Sometimes tying a quilt seems like the very last resort to getting a quilt finished.
While hand quilters love the look of a skillfully hand quilted quilt, and machine quilters appreciate the beauty and complexity of fine machine quilting, tying a quilt can be equally rewarding.
Many tied quilts are simply tied in the corners between the blocks, leaving the blocks as open space. Other quilts are tied in the center of each block with either yarn or perle cotton.
The best ties are washable, won’t unravel, will stay tied, and are strong enough to hold together when they are tied. Even with those considerations, why not add a little flair? Using embroidery floss or cording might be a possibility. And instead of using yarn or perle cotton, try a ribbon.

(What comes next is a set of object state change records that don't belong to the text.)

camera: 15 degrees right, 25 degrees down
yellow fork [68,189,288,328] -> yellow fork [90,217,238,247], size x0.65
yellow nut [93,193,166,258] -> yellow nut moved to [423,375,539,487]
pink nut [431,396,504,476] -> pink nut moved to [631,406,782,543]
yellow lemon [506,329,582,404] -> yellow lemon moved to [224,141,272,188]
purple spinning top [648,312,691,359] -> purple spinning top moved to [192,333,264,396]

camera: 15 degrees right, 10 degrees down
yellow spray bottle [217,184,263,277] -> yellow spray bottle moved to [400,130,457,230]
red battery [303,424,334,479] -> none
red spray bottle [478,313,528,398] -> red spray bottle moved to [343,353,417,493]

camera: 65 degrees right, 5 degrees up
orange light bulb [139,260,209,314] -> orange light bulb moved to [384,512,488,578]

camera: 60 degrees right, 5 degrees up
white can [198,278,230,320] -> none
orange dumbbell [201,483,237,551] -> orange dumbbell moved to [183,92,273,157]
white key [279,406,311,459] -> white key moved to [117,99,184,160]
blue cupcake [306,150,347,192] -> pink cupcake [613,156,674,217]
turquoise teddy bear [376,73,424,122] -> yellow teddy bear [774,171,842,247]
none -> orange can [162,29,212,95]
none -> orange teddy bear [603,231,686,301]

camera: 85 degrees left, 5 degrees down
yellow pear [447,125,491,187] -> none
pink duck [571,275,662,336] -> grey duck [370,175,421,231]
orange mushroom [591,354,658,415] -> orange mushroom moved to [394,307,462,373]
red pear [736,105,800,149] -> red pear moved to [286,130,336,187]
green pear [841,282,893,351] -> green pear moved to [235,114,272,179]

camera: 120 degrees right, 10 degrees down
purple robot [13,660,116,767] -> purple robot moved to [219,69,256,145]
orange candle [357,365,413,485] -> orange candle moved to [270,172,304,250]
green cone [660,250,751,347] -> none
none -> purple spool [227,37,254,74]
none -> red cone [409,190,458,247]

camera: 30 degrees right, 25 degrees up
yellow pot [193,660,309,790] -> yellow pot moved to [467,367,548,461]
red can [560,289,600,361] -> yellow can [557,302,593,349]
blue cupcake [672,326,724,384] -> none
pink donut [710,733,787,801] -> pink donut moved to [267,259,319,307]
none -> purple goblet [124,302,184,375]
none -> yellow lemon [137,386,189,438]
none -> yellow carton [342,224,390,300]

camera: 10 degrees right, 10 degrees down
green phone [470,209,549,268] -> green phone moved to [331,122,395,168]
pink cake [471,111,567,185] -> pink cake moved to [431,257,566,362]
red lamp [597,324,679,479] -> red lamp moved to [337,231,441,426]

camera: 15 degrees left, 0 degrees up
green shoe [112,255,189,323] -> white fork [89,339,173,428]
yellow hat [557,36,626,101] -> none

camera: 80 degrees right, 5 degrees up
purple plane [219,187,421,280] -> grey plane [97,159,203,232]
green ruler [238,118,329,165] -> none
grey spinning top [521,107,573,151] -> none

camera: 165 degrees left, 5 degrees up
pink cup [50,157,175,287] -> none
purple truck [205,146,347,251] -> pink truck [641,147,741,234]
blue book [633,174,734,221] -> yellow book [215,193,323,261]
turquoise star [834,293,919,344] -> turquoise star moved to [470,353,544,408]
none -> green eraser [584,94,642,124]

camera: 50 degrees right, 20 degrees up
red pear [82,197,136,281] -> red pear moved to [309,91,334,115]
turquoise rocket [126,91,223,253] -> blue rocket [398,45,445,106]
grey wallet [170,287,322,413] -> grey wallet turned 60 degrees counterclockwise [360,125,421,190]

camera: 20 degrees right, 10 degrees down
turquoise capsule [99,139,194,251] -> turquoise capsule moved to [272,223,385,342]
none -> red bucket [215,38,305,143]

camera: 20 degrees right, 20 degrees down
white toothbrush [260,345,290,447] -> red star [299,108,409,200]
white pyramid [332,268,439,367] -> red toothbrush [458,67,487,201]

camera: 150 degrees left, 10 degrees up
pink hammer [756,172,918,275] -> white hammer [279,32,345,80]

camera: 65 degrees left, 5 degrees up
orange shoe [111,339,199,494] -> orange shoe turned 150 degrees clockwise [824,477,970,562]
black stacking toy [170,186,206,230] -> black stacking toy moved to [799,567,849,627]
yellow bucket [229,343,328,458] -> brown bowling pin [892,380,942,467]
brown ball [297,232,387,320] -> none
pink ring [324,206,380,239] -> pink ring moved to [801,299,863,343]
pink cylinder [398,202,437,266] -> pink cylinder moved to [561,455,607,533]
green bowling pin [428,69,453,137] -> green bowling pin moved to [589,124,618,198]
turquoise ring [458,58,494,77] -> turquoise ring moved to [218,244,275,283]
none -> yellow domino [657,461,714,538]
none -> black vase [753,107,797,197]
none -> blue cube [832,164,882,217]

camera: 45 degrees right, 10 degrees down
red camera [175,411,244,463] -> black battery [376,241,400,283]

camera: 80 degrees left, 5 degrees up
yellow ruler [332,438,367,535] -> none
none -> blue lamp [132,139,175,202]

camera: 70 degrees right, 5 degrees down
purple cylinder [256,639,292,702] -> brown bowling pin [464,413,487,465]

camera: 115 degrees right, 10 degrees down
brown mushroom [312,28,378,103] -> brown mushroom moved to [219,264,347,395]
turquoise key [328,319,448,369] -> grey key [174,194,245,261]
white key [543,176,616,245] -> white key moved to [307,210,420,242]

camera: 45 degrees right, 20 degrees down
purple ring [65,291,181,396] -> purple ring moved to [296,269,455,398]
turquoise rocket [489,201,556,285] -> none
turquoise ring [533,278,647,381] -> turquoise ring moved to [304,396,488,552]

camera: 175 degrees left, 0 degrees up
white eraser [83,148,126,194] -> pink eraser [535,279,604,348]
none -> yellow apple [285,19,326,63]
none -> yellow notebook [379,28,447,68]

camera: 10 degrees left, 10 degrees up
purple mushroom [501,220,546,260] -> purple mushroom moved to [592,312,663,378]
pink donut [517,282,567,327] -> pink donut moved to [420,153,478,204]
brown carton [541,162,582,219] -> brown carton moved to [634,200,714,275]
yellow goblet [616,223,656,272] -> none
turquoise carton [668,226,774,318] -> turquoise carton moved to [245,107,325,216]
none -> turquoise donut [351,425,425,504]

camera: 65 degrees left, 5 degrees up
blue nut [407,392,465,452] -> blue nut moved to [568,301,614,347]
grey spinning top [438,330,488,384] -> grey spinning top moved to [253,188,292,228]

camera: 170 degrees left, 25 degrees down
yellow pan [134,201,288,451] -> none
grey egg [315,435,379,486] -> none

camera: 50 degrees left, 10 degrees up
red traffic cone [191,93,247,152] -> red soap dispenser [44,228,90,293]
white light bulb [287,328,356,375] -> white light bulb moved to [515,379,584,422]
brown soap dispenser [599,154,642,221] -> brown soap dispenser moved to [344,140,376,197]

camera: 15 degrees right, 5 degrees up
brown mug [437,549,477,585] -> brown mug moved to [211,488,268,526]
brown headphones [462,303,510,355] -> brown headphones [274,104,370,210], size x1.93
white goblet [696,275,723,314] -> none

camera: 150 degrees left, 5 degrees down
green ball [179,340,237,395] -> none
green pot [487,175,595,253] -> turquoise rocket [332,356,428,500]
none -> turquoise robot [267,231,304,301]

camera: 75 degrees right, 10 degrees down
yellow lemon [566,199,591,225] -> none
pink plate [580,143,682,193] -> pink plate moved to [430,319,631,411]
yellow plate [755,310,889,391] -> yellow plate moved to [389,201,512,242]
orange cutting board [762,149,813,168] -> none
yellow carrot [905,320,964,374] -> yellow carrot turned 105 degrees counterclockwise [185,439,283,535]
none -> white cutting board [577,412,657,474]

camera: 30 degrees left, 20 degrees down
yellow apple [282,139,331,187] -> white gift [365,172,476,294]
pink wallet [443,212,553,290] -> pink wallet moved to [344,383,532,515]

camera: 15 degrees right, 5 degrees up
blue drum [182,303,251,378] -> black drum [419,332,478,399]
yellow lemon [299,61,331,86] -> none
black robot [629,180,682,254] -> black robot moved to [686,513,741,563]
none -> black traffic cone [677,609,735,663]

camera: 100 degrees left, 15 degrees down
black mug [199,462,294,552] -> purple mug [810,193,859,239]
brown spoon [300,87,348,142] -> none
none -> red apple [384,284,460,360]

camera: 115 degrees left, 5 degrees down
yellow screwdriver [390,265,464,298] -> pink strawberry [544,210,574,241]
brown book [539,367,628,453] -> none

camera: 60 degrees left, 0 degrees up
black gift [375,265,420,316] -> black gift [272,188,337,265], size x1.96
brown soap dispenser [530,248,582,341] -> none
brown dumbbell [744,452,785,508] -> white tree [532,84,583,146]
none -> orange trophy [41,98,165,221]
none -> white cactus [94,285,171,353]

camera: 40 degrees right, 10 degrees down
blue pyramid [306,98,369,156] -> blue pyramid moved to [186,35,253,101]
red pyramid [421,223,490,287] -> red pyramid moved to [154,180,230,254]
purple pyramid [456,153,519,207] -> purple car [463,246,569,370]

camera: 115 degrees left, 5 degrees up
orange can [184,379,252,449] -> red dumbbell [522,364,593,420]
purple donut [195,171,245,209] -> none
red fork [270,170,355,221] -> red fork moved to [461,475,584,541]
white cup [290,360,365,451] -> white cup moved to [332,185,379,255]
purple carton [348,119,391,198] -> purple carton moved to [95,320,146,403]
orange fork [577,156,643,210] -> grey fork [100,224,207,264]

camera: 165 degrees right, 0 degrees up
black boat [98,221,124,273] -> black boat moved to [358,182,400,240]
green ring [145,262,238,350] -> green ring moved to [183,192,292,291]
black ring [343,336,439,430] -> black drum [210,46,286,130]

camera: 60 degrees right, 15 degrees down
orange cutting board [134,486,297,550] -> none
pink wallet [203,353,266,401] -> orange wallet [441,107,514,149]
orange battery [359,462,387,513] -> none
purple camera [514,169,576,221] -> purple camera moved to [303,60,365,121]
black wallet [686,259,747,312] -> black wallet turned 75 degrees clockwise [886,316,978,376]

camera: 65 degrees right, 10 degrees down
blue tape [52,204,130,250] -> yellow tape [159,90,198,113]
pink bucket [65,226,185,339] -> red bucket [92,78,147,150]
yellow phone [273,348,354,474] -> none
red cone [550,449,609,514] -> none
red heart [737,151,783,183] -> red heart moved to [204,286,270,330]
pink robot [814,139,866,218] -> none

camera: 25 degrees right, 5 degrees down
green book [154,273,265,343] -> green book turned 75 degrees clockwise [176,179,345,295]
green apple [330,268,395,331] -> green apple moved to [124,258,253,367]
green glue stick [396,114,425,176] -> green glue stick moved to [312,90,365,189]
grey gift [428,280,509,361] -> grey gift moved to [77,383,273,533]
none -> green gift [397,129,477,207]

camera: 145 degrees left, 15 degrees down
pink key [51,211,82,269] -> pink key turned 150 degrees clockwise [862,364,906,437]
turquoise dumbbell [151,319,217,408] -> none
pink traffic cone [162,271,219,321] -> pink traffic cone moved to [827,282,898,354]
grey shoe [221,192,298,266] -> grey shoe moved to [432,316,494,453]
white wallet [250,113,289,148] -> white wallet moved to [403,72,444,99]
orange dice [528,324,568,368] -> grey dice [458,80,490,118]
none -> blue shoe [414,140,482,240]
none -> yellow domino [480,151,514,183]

And what about adding something interesting in the tie? Sew a cute shaped button – say a train or fire truck – onto your quilt, and then tie the knot on the back of the quilt. Simply pull your thread from the back of the quilt, attach the button, and knot the thread, just as you would sew a button on a shirt.
Another possibility is a bow. Instead of just knotting your quilt tie, finish it off with a bow. Add a large button under the bow for an even more interesting look. As added safety against the bow coming untied, double knot it.
And speaking of trains, trucks, and other things with wheels, make double-sided circles of fabric (yo-yos) and sew them onto your quilt as wheels of your vehicle, attaching them just in the center. You might even add a button on top, and make the fabric circle wheel able to spin around.
If you have a lattice on your quilt top, maybe you could lay down a narrow ribbon and tie it in place with ribbon ties every few inches along the way. If this quilt will be washed, you might want to secure the ribbon strips with other stitching as well.
Where you place the ties on your quilt can be interesting, too. Just as quilters stitch their quilting to make a design, your ties can add to the design of your quilt.
If your quilt has an ocean flavor, your ties can be like birds in the sky or whiskers on a seal. A basket quilt might have bows along with the handles of the baskets. And your Sunbonnet Sue might have ribbons on her hat.
Have fun with every aspect of your quilt – from sewing the blocks together to quilting the top – whether you hand quilt, machine quilt, or tie your quilt, finish it so someone you love can enjoy using it.